What this task involves:
Retype word for word the stretch of entries below from the line that has "authority, particularly in" through the line that has "With all of", and omit the pictures.

Content starts

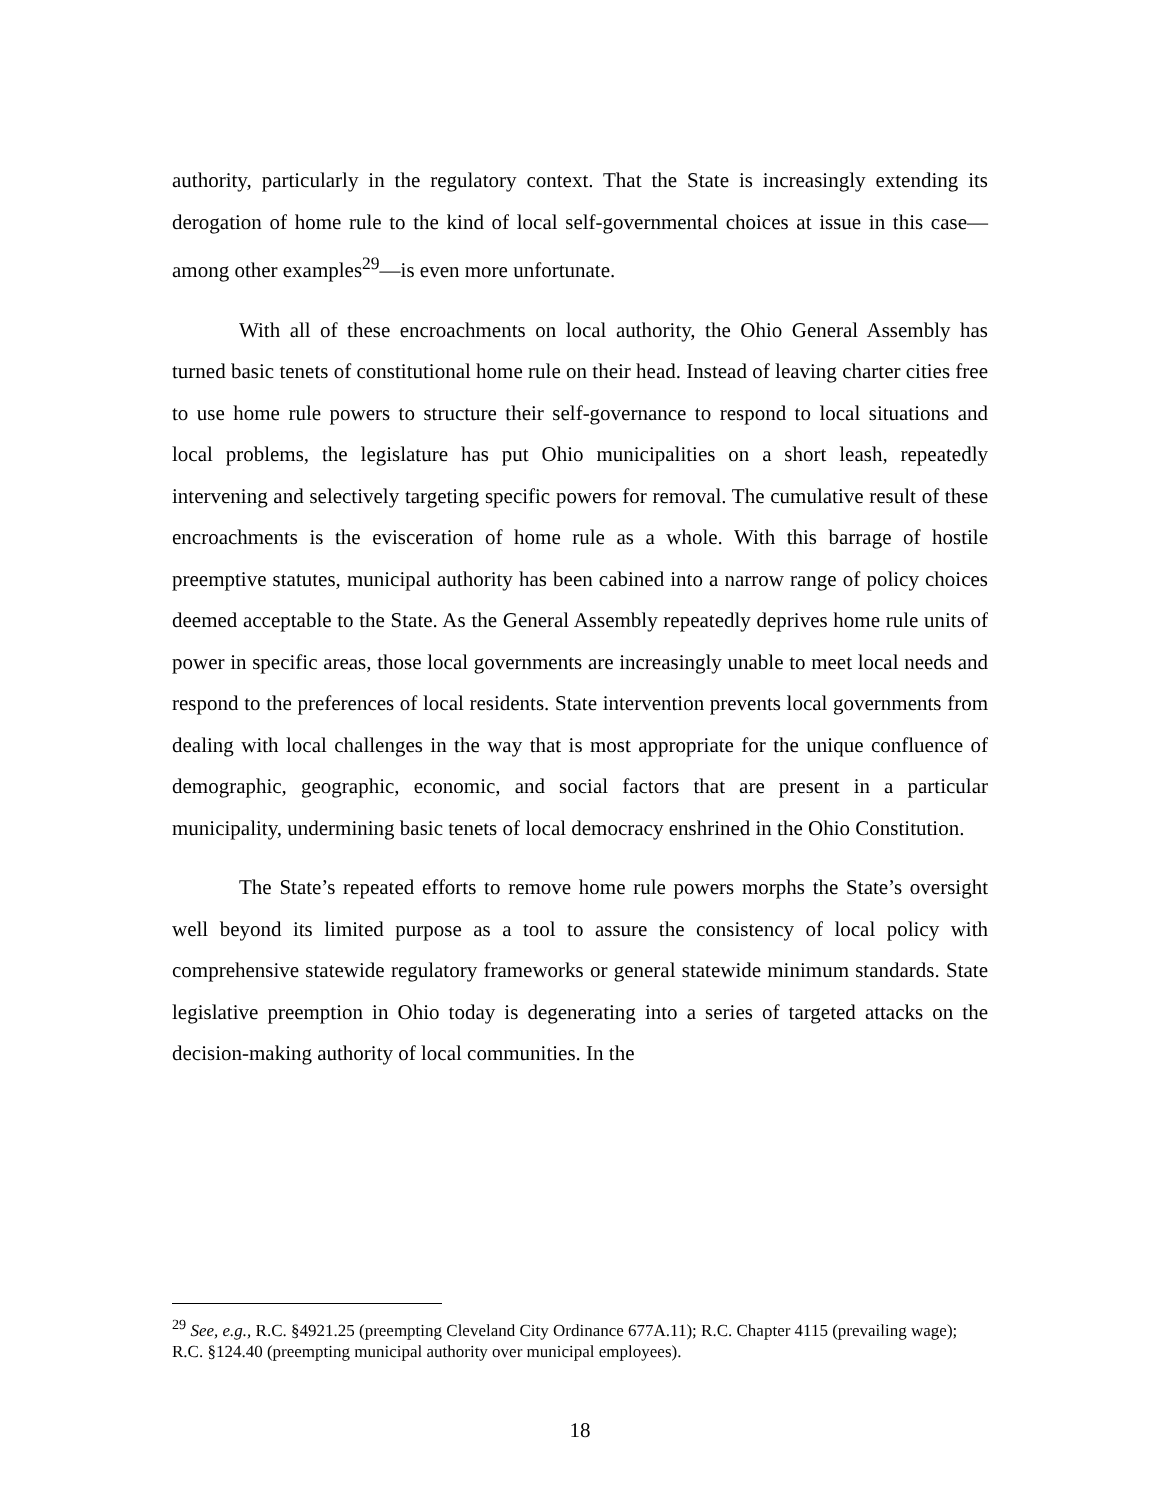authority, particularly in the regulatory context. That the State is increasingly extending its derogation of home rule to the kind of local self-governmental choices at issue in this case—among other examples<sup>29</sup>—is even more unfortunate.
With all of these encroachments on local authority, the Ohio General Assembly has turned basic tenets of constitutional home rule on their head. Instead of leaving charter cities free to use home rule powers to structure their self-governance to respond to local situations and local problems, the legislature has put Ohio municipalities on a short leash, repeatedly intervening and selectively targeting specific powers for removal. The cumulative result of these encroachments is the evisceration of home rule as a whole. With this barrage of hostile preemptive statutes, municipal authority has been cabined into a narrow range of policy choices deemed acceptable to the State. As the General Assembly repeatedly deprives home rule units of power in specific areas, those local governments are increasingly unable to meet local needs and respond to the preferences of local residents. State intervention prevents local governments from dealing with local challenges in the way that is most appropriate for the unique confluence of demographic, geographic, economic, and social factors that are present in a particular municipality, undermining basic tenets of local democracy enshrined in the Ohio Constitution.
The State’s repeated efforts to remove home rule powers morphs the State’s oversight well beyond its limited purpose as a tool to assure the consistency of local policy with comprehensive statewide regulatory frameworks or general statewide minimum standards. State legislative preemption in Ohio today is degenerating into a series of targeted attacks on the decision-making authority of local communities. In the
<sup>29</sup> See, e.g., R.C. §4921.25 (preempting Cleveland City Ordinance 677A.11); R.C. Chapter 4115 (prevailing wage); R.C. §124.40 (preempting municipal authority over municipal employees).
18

Content ends
Content starts

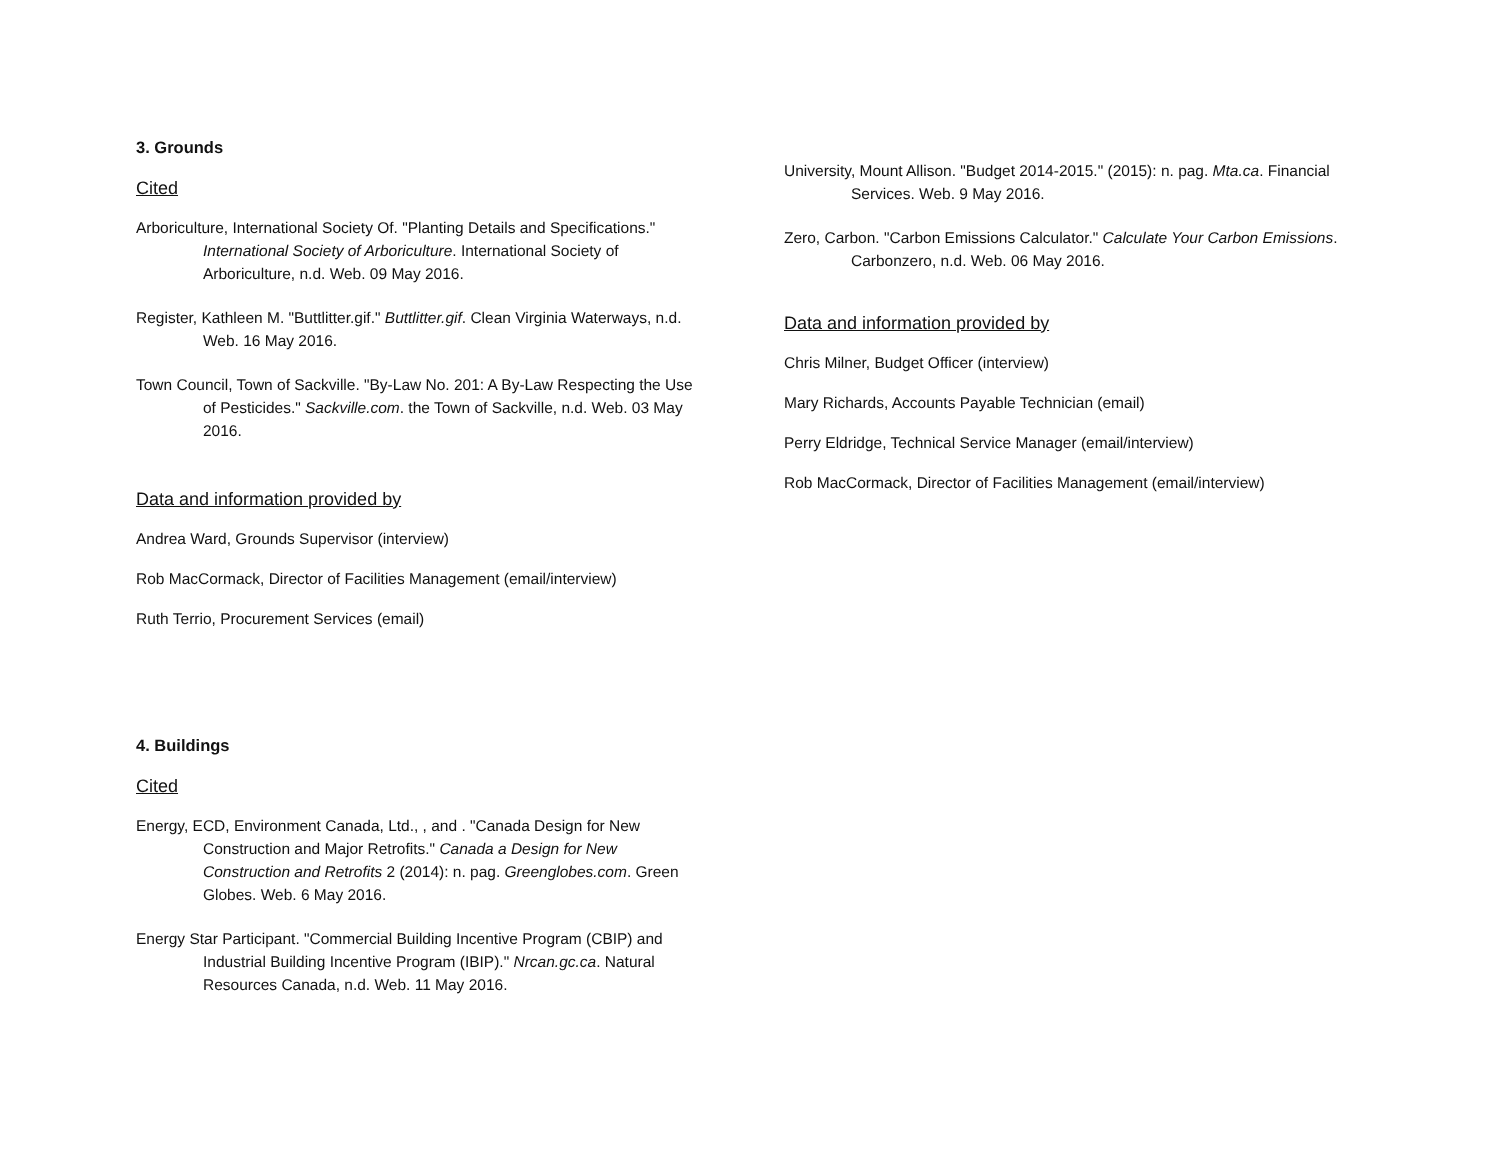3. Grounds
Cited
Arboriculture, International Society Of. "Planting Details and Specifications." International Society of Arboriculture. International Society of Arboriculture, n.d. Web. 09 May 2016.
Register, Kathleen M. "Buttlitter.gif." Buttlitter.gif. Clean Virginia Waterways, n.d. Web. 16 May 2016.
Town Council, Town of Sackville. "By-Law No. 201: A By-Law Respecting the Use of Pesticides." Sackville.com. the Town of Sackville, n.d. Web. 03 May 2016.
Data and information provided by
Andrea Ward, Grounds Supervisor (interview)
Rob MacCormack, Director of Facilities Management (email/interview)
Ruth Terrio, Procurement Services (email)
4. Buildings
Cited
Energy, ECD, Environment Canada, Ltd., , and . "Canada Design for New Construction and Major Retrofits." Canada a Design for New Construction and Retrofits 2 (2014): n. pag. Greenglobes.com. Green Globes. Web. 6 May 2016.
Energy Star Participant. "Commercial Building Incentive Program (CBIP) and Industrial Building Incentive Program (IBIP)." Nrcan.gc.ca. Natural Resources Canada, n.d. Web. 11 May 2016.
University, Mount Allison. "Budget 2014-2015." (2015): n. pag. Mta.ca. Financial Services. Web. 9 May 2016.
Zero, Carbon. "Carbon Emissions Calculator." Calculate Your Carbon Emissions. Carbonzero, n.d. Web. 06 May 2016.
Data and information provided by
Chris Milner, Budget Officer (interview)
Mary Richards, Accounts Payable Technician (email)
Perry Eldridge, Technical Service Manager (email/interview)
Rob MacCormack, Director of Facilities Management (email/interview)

Content ends

Exercise output:
authority, particularly in the regulatory context. That the State is increasingly extending its derogation of home rule to the kind of local self-governmental choices at issue in this case—among other examples<sup>29</sup>—is even more unfortunate.
With all of these encroachments on local authority, the Ohio General Assembly has turned basic tenets of constitutional home rule on their head. Instead of leaving charter cities free to use home rule powers to structure their self-governance to respond to local situations and local problems, the legislature has put Ohio municipalities on a short leash, repeatedly intervening and selectively targeting specific powers for removal. The cumulative result of these encroachments is the evisceration of home rule as a whole. With this barrage of hostile preemptive statutes, municipal authority has been cabined into a narrow range of policy choices deemed acceptable to the State. As the General Assembly repeatedly deprives home rule units of power in specific areas, those local governments are increasingly unable to meet local needs and respond to the preferences of local residents. State intervention prevents local governments from dealing with local challenges in the way that is most appropriate for the unique confluence of demographic, geographic, economic, and social factors that are present in a particular municipality, undermining basic tenets of local democracy enshrined in the Ohio Constitution.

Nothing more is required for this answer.